La science-fiction française décolle avec « Pendant ce temps-là sur Terre »
Il n’est jamais facile de réaliser un deuxième film après un énorme succès. Jérémy Clapin avait été couvert de récompenses (Grand Prix de la Semaine de la Critique, Cristal à Annecy, nomination aux César et aux Oscars) pour le film d’animation J’ai perdu mon corps (2020). Le moins que l’on puisse dire, c’est qu’il n’a pas choisi la solution de facilité Pendant ce temps sur Terredécouvert en juin dernier au Festival d’Annecy.
Le réalisateur propose un film de science-fiction atypique et personnel en racontant le drame d’une jeune femme inconsolable après la mort de son grand frère astronaute perdu dans l’espace depuis trois ans. Jérémy Clapin mêle prises de vues réelles avec l’étonnante Megan Northam (vue notamment dans la série de Cédric Klapisch) salade grecque) à des passages animés relatant ses aventures spatiales. Cette infirmière est en effet contactée par des extraterrestres qui lui proposent un terrible marché en échange du retour de son frère qu’ils prétendent détenir.
Une sorte de casse-cou
« L’animation offre des possibilités narratives et visuelles infinies. Mais ce qui m’intéresse avant tout, avant le médium, c’est le cinéma et une certaine approche du fantastique », explique Jérémy Clapin.

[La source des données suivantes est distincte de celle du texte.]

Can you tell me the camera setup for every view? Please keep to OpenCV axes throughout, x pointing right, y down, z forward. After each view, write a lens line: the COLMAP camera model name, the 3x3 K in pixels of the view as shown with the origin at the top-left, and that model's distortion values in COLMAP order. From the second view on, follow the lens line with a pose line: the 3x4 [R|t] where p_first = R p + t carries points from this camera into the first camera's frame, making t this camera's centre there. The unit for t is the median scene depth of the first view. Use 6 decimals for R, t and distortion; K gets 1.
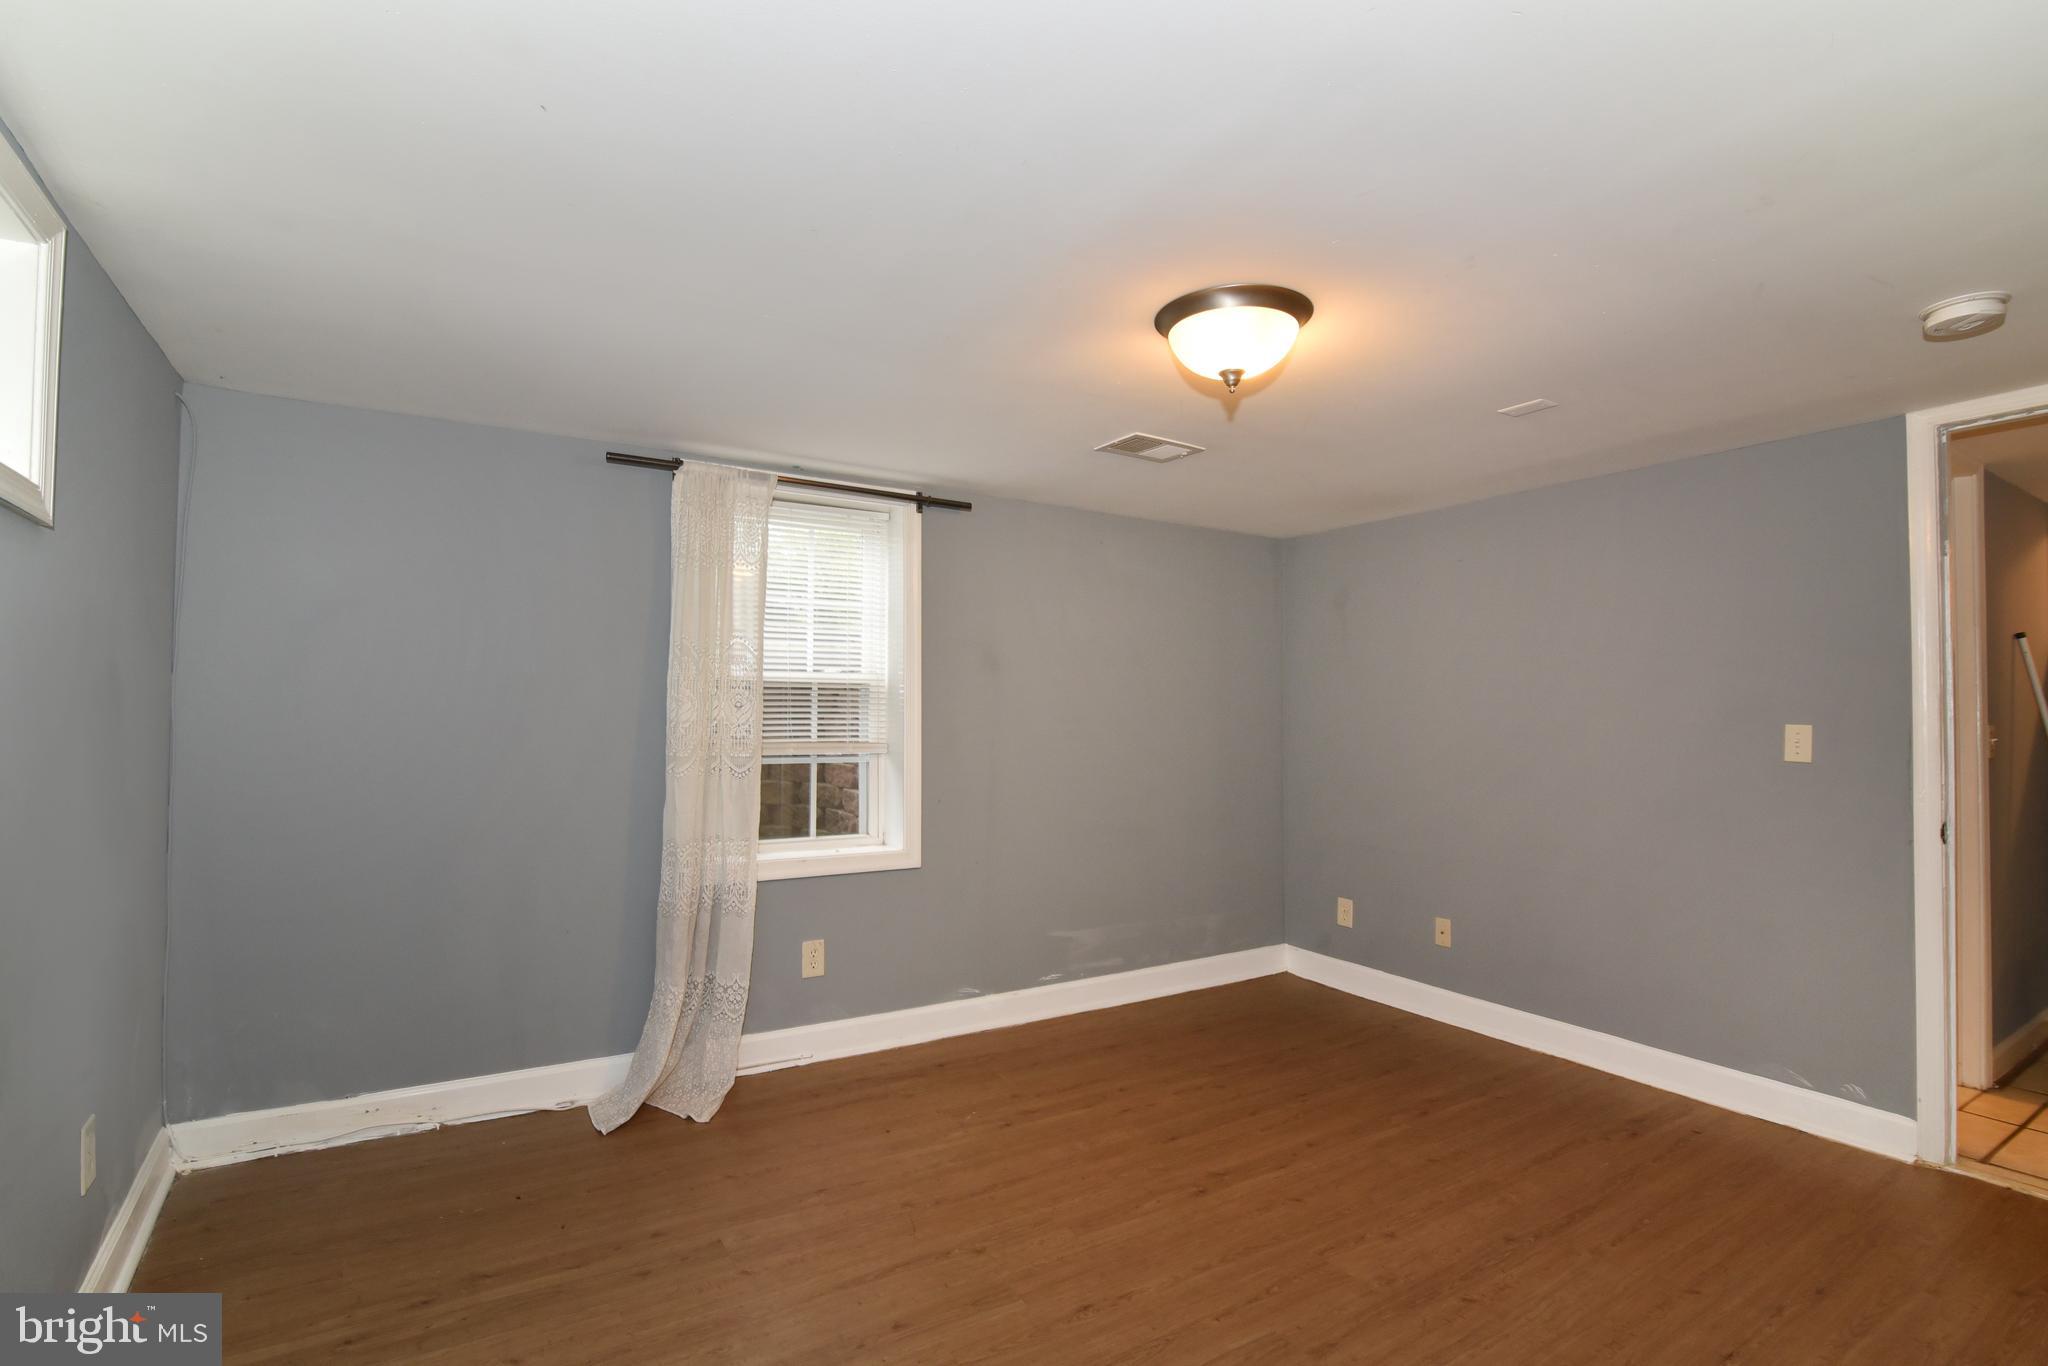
lens RADIAL K [[959.4, 0, 1019.5], [0, 959.4, 693.0], [0, 0, 1]] dist [-0.014963, -0.000032]
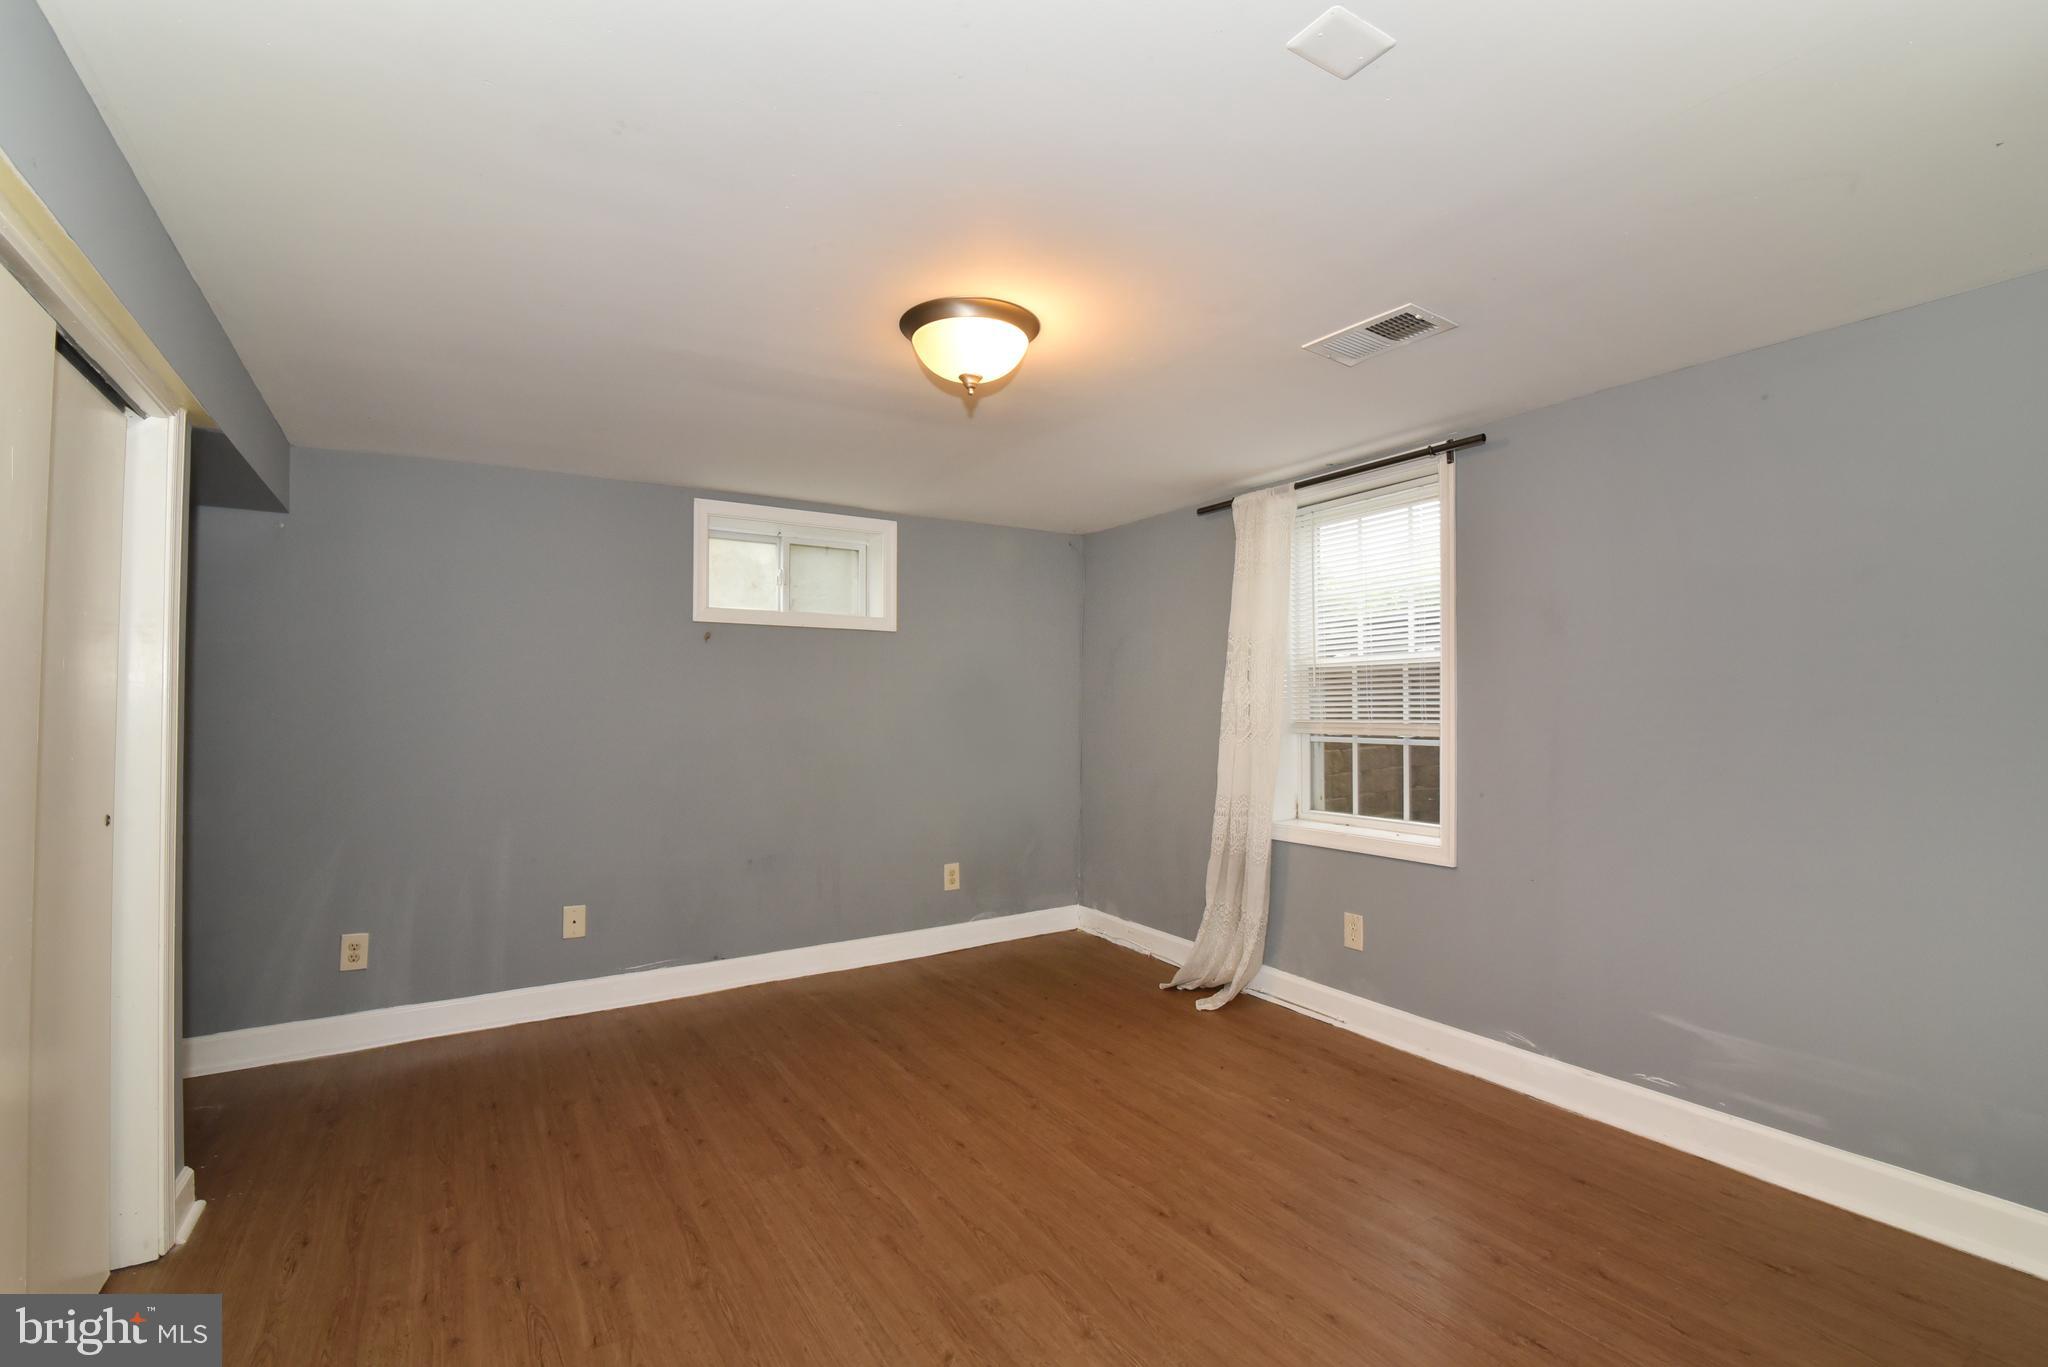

Il se lance alors dans l’aventure de la science-fiction, où il suit les traces d’autres grands noms de l’animation comme René Laloux, dont La planète sauvage est sorti en salles récemment ou Mars Express de Jérémie Perin, qui a connu un grand succès public. Les passages vivants de Pendant ce temps sur Terre confirmer sa maîtrise dans ce domaine.
La science-fiction en France a connu des hauts et des bas. Si LLe Cinquième Élément par Luc Besson a triomphé dans le monde entier, il n’en a pas été de même pour Valériane. Quant aux ambitieux Dernier voyage de Romain Quirot, il n’a pas vraiment trouvé son public non plus. Ce qui fait se demander si les spectateurs français n’ont pas un problème avec ce genre lorsqu’il est porté par l’un de leurs concitoyens, surtout lorsqu’ils tentent de sortir des sentiers battus.
Sortez de votre zone de confort
Le mélange de techniques de Pendant ce temps sur Terre déroute mais force le respect car le réalisateur a décidé de sortir de sa zone de confort. « Je crois que je suis allé chercher une matière à explorer que je ne trouvais pas dans l’animation : un aspect brut, de la nature, quelque chose de plus viscéral et organique », dit-il pour expliquer son envie de s’essayer au live action. Son appétit pour la mise en scène et son travail sur la bande-son soutenu par de belles compositions de Dan Levy rendent ce deuxième film extrêmement attachant à défaut d’être complètement abouti.
Il y a une émotion brute dans la description de la douleur d’un chagrin inacceptable et un charme venimeux dans la personnalité d’une héroïne confrontée à des choix douloureux. Pendant ce temps sur Terre ne cherche à aucun moment à copier le cinéma américain. Cette œuvre singulière cherche à tâtons sa propre identité, ce qui la rend fragile mais passionnante. On attend avec impatience la suite de la carrière de Jérémy Clapin.